Deux autres catégories de thèses doivent être évoquées ici :

  • La thèse pour l’obtention du diplôme supérieur. Instituée par décret du 12 juillet 1878, cette thèse est obligatoire pour ceux des pharmaciens de 1ère classe, déjà diplômés, qui aspirent à ce titre et qui ne sont pas pourvus du grade de licenciés ès sciences physiques ou ès sciences naturelles.
  • La thèse pour le concours d’agrégation. À la suite du règlement du 6 février 1846, cette thèse permet le recrutement des personnels enseignants. On exige alors des concurrents la soutenance d’une thèse pour laquelle un certain nombre de sujets sont proposés six mois avant l’ouverture du concours, de manière à laisser aux candidats le temps de faire des recherches originales ou tout au moins une sérieuse monographie, bien complète au point de vue bibliographique.

Une réforme décisive intervient en 1920, lorsque les quatre écoles supérieures de Paris, Montpellier, Strasbourg et Nancy (créée après la défaite de 1870) sont transformées en facultés de pharmacie. Ces facultés ne sont pas encore habilitées à délivrer le plus haut grade universitaire, celui de Docteur d’Etat. Il faut attendre pour cela le décret du 11 août 1939, qui crée le diplôme de docteur en pharmacie, sanctionnant une expérience de recherche.

Ce dossier Medica met à la disposition des chercheurs et autres usagers distants l’ensemble des documents suivants :

  • 228 synthèses (1782-1890).
  • 503 thèses de pharmaciens de 1ère et 2ème classes (1816-1899).
  • 116 thèses pour le concours d’agrégation (1847-1914).
  • synthèses, cartes et spécimens anciens (1703-1803) : environ 52 pièces.

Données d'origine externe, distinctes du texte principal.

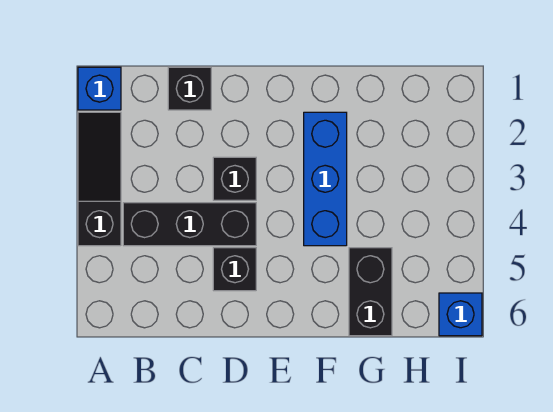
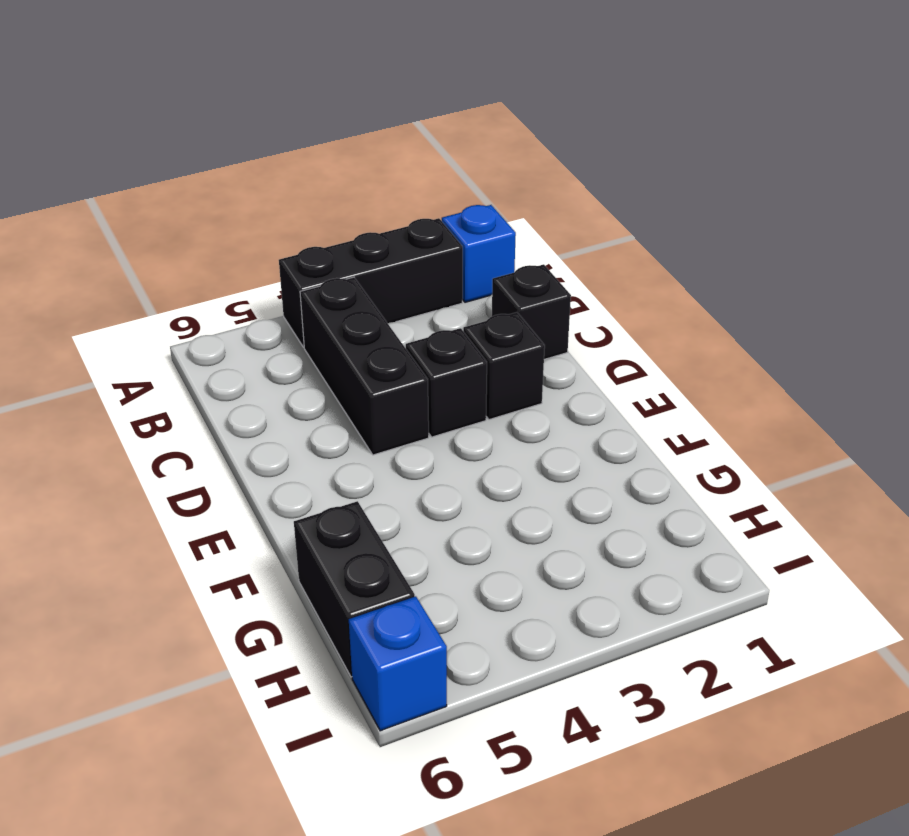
black slope A2:A4 level 1 top 4 -> black brick A2:A4 level 1
black brick D5 level 1 -> black brick D2 level 1
blue brick F2:F4 level 1 -> none
black brick G5:G6 level 1 -> black brick G6:H6 level 1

Ce premier ensemble sera prochainement complété par la numérisation des documents suivants :

  • thèses de pharmaciens de 1ère classe publiées dans le Journal de pharmacie (1815-1836) : environ 12 thèses.
  • thèses pour l’obtention du diplôme supérieur (1881-1914) : environ 20 thèses.

Bibliographie

Dorveaux (Paul). Catalogue des thèses soutenues devant l’Ecole de Pharmacie de Paris (1815-1889)… avec une préface de M. G. Planchon… Accompagné d’un fac-similé de la synthèse illustrée de Cheradame. Paris : H. Welter, 1891, VIII-74 p.
Dorveaux (Paul). Catalogue des thèses soutenues en province depuis la création des écoles de pharmacie jusqu’à nos jours (1803-1894), suivi d’un appendice au « Catalogue des thèses soutenues devant l’Ecole de pharmacie de Paris ». Paris : H. Welter, 1894, 117 p.
Guignard (Léon). Centenaire de l’Ecole supérieure de pharmacie de l’université de Paris (1803-1903). Paris : A. Joanin, 1904, 403 p.
Dillemann (Georges). La Faculté de pharmacie de Paris. 1882-1982. Saint-Cloud : Comarco, 1982, 207 p.
Guide scolaire et administratif de l’étudiant en pharmacie. Paris, 1885-1920.